Acting Berkeley Police Department Chief Andrew Greenwood discussed the department’s goals and his visions for the upcoming year Monday with the business owners and community leaders at the Berkeley Chamber of Commerce.
During the meeting, Greenwood presented BPD’s list of strategic priorities that he and other ranking members of the department created. The list included crime, community engagement, employee wellness, professionalism and proper use of technology.
Greenwood emphasized using current technology effectively, such as encouraging officers to use their smartphones for more than just calls and use social media. He also said he would like to improve the vetting system for adopting new technologies to better analyze the costs and whether they align with the department’s priorities.
Greenwood took over the chief position Sept. 20 after Michael Meehan resigned. There are currently no ongoing searches for another long-term replacement. City spokesperson Matthai Chakko said in an email that Greenwood is a veteran of the department and is well-positioned to lead it at this time.
The biggest internal challenge that the department currently faces, Greenwood said, is chronic understaffing. He said that in 2017, they will increase staff by between 15 and 20 officers to 181 officers.

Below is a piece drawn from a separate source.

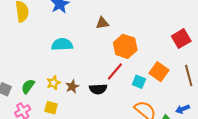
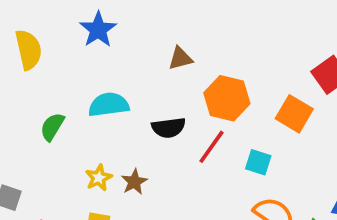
orange square: (159, 72) -> (294, 114), moved
green semicircle: (28, 86) -> (52, 127), moved
black semicircle: (98, 89) -> (169, 128), moved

Berkeley Chamber of Commerce office manager Melinda Manning expressed concerns about how to train officers for Berkeley-specific issues, such as homelessness. She added that her fiance is an investigator for the Oakland Police Department and has very different day-to-day experiences than a BPD officer.
Greenwood responded saying that he is straightforward with new hires during their interviews about the challenges they would face in Berkeley. He also said the department had programs emphasizing mental health and other types of crises common in Berkeley.
“We’re on the right track in many ways … from chief Meehan’s administration with a focus on fair and impartial policing and the issue of understanding the science of implicit advice and how that informs what you do,” Greenwood said.
He added that the entire department has been through the daylong Crisis Intervention Training program, which teaches officers how to better de-escalate situations when dealing with people experiencing a mental health crisis.
To continue these discussions of department priorities, department leadership will have a retreat in December to define its mission, vision and values, according to Greenwood. Greenwood said he hopes to fill all of the currently empty positions on the team by this meeting so all of the future commanders will be a part of the discussions and on the same page.
“I’m interested in creating an environment … where people feel a purpose about what they’re doing,” Greenwood said. “And they know the command staff or the people above them (and) we’re on the same page about what we’re trying to do.”